GOAL OF THE EXERCISE -
For this exercise, return exactly the lines of the material below that begin at the one with "tissue stained with" and stop after the one with "image of normal".

### SUPPLIED ENTRIES

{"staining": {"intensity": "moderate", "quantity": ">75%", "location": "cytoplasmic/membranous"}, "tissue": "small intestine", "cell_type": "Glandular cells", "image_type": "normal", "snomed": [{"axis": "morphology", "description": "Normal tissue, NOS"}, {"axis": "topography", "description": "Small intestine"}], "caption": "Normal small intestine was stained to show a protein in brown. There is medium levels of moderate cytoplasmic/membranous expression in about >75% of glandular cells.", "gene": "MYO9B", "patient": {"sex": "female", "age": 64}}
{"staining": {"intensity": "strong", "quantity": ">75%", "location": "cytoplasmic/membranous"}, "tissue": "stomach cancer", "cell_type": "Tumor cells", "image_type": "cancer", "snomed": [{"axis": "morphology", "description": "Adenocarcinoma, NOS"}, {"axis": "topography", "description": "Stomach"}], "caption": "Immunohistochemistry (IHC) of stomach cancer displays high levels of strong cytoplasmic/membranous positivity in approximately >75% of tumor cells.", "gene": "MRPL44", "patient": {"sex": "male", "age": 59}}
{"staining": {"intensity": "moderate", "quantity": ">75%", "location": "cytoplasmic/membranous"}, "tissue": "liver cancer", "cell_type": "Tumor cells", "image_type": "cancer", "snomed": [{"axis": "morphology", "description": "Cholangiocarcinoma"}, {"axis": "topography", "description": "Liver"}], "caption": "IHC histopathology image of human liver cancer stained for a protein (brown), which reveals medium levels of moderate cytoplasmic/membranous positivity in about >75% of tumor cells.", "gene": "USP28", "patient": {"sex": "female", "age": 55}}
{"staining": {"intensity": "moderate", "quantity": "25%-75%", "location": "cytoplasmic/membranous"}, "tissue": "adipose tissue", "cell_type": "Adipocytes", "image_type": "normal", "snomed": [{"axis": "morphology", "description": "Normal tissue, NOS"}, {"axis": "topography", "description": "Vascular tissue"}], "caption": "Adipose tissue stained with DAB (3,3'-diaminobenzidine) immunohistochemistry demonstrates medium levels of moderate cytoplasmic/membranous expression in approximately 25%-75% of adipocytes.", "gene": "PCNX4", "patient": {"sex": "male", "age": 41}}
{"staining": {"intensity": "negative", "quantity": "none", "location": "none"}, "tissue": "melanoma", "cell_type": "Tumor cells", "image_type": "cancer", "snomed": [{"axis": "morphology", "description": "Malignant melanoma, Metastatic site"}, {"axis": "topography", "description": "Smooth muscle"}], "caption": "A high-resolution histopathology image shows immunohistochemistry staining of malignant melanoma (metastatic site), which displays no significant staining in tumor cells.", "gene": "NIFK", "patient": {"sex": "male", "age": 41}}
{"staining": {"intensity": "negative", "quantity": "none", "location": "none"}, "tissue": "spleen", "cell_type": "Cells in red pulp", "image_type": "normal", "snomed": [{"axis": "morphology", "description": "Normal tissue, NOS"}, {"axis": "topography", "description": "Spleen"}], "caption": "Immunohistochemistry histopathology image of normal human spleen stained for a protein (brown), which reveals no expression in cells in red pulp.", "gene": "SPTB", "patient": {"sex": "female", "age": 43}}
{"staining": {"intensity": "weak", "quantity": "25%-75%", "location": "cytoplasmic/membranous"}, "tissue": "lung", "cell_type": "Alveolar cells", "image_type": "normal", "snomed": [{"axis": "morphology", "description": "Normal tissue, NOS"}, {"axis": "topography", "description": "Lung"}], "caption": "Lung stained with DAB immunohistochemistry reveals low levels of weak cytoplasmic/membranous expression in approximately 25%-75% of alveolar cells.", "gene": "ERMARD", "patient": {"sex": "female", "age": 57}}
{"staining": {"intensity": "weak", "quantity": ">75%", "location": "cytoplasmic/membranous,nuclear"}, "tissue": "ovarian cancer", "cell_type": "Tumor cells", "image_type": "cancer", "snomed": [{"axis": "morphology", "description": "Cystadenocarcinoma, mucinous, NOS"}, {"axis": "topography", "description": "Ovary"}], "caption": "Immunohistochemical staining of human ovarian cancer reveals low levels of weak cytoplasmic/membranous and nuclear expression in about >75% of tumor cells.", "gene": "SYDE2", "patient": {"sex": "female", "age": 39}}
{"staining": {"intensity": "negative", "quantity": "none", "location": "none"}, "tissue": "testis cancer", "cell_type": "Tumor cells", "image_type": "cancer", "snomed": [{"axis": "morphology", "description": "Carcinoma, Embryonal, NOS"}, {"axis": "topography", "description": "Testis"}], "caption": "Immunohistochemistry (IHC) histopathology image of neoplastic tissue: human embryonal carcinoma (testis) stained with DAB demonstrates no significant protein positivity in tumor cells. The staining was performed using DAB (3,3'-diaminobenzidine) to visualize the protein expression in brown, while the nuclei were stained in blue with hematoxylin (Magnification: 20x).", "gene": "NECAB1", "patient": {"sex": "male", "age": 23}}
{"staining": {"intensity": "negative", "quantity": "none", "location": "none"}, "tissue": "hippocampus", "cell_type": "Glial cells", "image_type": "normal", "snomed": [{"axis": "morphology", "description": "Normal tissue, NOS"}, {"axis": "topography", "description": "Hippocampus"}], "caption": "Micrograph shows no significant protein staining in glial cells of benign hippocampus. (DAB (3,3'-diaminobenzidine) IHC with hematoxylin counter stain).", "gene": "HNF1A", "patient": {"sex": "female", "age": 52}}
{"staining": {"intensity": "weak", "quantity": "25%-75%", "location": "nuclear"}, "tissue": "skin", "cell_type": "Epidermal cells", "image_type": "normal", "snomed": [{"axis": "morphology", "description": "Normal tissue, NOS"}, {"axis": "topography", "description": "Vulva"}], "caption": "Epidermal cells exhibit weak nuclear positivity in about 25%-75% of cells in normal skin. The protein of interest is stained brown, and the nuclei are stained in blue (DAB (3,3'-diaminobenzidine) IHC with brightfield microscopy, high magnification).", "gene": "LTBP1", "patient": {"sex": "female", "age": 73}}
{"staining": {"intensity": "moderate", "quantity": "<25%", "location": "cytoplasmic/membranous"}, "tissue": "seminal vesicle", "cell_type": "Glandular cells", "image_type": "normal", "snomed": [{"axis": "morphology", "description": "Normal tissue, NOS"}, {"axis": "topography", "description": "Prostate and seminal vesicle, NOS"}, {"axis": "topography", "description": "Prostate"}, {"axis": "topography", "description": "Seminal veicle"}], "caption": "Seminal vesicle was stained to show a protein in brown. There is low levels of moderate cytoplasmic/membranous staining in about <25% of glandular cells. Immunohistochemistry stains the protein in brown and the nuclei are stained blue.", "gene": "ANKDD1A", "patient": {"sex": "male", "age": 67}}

######

ANSWER FOR THE TASK -
{"staining": {"intensity": "moderate", "quantity": "25%-75%", "location": "cytoplasmic/membranous"}, "tissue": "adipose tissue", "cell_type": "Adipocytes", "image_type": "normal", "snomed": [{"axis": "morphology", "description": "Normal tissue, NOS"}, {"axis": "topography", "description": "Vascular tissue"}], "caption": "Adipose tissue stained with DAB (3,3'-diaminobenzidine) immunohistochemistry demonstrates medium levels of moderate cytoplasmic/membranous expression in approximately 25%-75% of adipocytes.", "gene": "PCNX4", "patient": {"sex": "male", "age": 41}}
{"staining": {"intensity": "negative", "quantity": "none", "location": "none"}, "tissue": "melanoma", "cell_type": "Tumor cells", "image_type": "cancer", "snomed": [{"axis": "morphology", "description": "Malignant melanoma, Metastatic site"}, {"axis": "topography", "description": "Smooth muscle"}], "caption": "A high-resolution histopathology image shows immunohistochemistry staining of malignant melanoma (metastatic site), which displays no significant staining in tumor cells.", "gene": "NIFK", "patient": {"sex": "male", "age": 41}}
{"staining": {"intensity": "negative", "quantity": "none", "location": "none"}, "tissue": "spleen", "cell_type": "Cells in red pulp", "image_type": "normal", "snomed": [{"axis": "morphology", "description": "Normal tissue, NOS"}, {"axis": "topography", "description": "Spleen"}], "caption": "Immunohistochemistry histopathology image of normal human spleen stained for a protein (brown), which reveals no expression in cells in red pulp.", "gene": "SPTB", "patient": {"sex": "female", "age": 43}}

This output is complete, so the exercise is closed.